**What is expected:** Reproduce, character for character, the lines from the one containing "- 缠绕:湿吻/飞吻/唇吻" through the one containing "## 教你炒股票 15：没有趋势，没有背驰。", both included, and nothing else.

**Input material:**
* * * * * * * * *

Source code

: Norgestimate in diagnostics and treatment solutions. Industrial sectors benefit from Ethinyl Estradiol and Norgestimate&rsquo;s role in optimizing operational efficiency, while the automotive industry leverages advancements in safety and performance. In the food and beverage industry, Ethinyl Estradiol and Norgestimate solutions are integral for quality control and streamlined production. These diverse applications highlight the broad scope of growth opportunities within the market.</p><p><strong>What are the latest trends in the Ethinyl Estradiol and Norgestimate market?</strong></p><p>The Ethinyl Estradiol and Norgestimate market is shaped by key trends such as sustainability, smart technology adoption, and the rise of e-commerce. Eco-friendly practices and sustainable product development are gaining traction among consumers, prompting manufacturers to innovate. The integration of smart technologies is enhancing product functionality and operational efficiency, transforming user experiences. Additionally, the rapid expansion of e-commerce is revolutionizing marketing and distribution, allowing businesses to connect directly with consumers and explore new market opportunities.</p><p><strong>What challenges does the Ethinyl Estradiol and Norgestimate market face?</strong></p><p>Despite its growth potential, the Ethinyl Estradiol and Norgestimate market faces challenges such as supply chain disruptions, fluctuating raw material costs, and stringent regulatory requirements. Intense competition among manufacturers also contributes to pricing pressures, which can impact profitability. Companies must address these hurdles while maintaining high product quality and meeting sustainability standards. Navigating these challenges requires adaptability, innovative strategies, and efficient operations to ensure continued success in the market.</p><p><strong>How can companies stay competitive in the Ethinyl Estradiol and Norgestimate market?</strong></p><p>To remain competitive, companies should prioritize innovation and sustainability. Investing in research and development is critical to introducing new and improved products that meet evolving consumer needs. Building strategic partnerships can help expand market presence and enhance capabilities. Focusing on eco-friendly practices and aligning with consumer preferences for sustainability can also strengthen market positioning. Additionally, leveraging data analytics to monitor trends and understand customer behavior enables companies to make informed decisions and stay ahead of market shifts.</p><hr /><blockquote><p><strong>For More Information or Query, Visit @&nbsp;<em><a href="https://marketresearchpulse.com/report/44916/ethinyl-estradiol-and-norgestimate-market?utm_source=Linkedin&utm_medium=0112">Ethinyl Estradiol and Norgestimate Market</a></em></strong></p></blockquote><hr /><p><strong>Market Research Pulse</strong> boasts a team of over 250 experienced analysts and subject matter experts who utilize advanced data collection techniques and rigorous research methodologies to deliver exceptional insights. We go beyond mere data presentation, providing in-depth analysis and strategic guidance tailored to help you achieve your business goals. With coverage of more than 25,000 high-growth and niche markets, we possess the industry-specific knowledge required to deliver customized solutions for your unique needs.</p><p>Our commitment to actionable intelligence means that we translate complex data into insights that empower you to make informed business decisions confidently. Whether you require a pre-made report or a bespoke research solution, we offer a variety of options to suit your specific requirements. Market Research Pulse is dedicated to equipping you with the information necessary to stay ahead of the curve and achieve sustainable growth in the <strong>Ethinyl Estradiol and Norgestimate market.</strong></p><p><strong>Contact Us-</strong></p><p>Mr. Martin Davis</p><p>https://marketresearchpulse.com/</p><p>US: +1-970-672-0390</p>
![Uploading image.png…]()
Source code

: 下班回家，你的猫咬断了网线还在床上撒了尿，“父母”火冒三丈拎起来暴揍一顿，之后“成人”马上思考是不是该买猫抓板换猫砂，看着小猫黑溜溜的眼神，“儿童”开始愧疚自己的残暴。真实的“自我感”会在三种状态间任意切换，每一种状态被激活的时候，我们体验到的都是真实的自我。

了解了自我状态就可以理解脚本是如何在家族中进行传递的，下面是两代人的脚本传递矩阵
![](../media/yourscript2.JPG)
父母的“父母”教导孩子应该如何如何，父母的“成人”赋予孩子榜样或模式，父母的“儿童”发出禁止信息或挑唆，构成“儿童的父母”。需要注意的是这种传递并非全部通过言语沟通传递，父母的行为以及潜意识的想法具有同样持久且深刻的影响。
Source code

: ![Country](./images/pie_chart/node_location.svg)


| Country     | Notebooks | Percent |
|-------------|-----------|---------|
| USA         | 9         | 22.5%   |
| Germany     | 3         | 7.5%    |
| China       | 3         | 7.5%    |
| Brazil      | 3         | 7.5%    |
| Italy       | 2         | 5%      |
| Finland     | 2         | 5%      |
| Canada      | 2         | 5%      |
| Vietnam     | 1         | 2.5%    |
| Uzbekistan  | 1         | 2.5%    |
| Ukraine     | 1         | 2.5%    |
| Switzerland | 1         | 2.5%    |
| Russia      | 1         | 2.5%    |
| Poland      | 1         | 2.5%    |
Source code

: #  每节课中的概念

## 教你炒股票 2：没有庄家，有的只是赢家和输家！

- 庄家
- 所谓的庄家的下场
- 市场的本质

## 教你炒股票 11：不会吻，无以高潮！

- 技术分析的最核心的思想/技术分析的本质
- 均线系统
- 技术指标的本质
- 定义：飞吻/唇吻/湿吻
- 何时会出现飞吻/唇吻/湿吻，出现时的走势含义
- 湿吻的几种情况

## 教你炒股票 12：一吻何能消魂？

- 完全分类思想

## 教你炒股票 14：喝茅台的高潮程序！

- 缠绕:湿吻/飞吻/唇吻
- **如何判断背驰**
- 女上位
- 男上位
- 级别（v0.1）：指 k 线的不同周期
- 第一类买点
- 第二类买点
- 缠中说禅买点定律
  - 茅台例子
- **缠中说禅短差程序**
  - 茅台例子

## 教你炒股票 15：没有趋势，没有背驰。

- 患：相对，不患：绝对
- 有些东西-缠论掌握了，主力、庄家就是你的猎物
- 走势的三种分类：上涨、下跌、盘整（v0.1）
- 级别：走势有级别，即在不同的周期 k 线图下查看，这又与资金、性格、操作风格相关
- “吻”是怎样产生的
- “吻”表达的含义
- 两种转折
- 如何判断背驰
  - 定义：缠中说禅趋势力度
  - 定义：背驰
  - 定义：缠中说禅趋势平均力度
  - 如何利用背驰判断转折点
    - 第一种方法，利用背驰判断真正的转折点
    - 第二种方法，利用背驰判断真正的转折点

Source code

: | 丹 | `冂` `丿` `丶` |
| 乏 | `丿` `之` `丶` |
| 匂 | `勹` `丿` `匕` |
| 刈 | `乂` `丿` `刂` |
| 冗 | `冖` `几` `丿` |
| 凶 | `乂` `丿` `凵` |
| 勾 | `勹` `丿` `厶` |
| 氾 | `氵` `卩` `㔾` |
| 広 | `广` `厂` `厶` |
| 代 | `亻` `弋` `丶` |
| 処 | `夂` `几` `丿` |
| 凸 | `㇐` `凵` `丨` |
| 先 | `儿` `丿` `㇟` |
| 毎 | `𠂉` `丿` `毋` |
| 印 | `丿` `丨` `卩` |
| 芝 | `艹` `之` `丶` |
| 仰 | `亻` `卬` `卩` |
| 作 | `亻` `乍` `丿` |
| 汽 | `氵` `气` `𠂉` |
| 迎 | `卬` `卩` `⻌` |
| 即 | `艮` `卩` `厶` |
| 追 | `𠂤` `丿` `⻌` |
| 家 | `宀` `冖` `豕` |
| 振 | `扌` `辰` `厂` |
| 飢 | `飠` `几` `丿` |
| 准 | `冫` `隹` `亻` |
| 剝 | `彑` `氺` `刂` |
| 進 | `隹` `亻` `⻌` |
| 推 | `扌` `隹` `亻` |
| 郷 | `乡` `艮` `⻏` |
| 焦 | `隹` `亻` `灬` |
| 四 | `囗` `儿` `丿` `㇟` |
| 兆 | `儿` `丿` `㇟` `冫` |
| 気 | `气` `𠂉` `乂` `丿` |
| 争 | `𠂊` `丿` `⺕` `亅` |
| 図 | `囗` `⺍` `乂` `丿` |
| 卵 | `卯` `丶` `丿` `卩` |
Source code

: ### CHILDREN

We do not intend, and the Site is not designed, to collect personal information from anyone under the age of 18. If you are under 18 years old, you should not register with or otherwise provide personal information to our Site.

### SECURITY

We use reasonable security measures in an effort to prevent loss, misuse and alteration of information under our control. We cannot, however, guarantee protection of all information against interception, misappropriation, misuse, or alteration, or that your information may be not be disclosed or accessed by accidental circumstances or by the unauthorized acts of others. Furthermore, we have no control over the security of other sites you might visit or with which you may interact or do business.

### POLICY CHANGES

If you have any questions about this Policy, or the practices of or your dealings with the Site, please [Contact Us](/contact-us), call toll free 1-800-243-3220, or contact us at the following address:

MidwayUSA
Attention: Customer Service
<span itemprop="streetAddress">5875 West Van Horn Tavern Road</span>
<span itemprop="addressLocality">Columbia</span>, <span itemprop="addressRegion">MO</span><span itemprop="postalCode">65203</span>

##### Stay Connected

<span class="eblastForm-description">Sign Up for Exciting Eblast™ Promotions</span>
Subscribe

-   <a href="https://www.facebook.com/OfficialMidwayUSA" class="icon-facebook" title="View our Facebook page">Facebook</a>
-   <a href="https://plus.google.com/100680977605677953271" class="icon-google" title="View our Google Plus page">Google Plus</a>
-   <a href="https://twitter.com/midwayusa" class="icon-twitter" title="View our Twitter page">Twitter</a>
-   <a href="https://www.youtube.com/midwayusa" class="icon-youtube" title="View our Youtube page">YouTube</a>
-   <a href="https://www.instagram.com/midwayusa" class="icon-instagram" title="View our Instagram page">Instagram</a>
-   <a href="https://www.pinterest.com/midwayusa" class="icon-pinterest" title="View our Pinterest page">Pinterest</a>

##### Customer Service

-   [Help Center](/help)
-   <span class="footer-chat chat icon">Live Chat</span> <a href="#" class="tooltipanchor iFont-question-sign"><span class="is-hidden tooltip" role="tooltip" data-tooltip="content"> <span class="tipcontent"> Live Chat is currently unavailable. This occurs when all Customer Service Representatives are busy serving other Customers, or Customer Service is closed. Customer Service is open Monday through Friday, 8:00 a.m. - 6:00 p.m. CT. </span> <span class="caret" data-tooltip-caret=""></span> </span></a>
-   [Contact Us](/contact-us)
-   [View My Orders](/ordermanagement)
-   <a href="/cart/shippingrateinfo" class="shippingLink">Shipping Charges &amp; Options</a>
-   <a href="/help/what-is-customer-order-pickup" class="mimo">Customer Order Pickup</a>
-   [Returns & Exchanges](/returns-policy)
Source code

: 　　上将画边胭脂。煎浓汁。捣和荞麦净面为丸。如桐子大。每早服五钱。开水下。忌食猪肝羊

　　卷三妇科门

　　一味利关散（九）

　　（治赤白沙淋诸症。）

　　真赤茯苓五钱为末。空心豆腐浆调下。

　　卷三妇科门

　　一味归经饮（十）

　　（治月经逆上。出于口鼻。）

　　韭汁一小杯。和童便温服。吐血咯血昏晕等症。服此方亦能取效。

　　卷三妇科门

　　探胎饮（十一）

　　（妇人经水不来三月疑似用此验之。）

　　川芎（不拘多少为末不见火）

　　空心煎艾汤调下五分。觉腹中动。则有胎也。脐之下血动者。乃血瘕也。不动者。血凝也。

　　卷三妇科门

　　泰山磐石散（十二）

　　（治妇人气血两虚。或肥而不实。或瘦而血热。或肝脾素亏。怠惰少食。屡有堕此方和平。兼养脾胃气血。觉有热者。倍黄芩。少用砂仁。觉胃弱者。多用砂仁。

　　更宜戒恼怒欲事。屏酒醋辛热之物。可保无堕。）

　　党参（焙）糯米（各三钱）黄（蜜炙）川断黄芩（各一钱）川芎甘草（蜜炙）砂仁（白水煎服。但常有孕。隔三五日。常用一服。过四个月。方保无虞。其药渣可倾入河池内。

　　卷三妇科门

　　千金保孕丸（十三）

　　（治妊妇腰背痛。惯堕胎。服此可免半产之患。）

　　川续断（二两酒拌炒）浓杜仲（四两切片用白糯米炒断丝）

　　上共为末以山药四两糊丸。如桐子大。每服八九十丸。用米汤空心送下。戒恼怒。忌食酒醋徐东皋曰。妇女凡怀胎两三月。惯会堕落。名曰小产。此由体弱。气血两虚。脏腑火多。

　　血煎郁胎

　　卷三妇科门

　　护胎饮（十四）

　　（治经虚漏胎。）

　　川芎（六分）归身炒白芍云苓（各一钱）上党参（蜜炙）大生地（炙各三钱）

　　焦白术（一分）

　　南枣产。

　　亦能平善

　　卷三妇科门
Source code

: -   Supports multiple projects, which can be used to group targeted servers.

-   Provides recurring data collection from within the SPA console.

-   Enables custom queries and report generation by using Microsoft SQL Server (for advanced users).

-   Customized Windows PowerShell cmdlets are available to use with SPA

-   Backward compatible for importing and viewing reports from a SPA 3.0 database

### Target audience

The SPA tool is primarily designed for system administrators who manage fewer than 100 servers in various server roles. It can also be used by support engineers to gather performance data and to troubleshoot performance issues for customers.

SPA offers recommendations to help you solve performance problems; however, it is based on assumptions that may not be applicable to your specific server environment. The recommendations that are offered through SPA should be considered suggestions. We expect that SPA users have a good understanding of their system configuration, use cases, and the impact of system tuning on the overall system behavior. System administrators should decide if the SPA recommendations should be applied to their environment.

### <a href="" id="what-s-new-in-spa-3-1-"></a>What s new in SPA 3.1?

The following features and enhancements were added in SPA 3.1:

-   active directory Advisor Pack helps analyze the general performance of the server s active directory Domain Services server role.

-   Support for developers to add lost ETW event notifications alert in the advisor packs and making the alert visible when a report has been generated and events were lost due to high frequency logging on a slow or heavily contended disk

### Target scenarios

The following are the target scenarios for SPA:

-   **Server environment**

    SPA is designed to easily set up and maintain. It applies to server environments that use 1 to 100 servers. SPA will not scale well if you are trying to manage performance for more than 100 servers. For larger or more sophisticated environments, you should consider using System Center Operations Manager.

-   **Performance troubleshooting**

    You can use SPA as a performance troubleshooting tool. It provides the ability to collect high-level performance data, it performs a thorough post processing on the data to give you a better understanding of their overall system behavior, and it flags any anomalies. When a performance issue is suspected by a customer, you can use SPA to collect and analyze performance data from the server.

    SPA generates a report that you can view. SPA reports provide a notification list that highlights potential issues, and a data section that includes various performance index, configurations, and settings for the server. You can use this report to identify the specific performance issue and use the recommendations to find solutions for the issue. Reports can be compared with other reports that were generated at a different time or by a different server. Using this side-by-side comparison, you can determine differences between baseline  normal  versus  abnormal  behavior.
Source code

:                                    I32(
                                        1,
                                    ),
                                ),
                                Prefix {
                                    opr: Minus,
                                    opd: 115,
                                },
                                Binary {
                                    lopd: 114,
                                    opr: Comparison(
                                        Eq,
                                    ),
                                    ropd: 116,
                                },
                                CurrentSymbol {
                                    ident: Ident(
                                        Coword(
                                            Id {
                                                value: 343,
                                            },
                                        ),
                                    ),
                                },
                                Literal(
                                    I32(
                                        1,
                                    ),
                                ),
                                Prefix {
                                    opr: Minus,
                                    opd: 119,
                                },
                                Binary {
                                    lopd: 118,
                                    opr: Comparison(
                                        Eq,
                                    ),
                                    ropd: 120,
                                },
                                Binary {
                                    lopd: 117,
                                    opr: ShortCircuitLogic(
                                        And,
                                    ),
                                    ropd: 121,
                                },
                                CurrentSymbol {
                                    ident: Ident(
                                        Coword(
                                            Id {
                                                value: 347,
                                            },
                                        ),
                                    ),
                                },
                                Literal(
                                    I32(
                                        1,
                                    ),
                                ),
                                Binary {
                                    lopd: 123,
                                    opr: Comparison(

* * * * * * * * *

**Written reply:**
- 缠绕:湿吻/飞吻/唇吻
- **如何判断背驰**
- 女上位
- 男上位
- 级别（v0.1）：指 k 线的不同周期
- 第一类买点
- 第二类买点
- 缠中说禅买点定律
  - 茅台例子
- **缠中说禅短差程序**
  - 茅台例子

## 教你炒股票 15：没有趋势，没有背驰。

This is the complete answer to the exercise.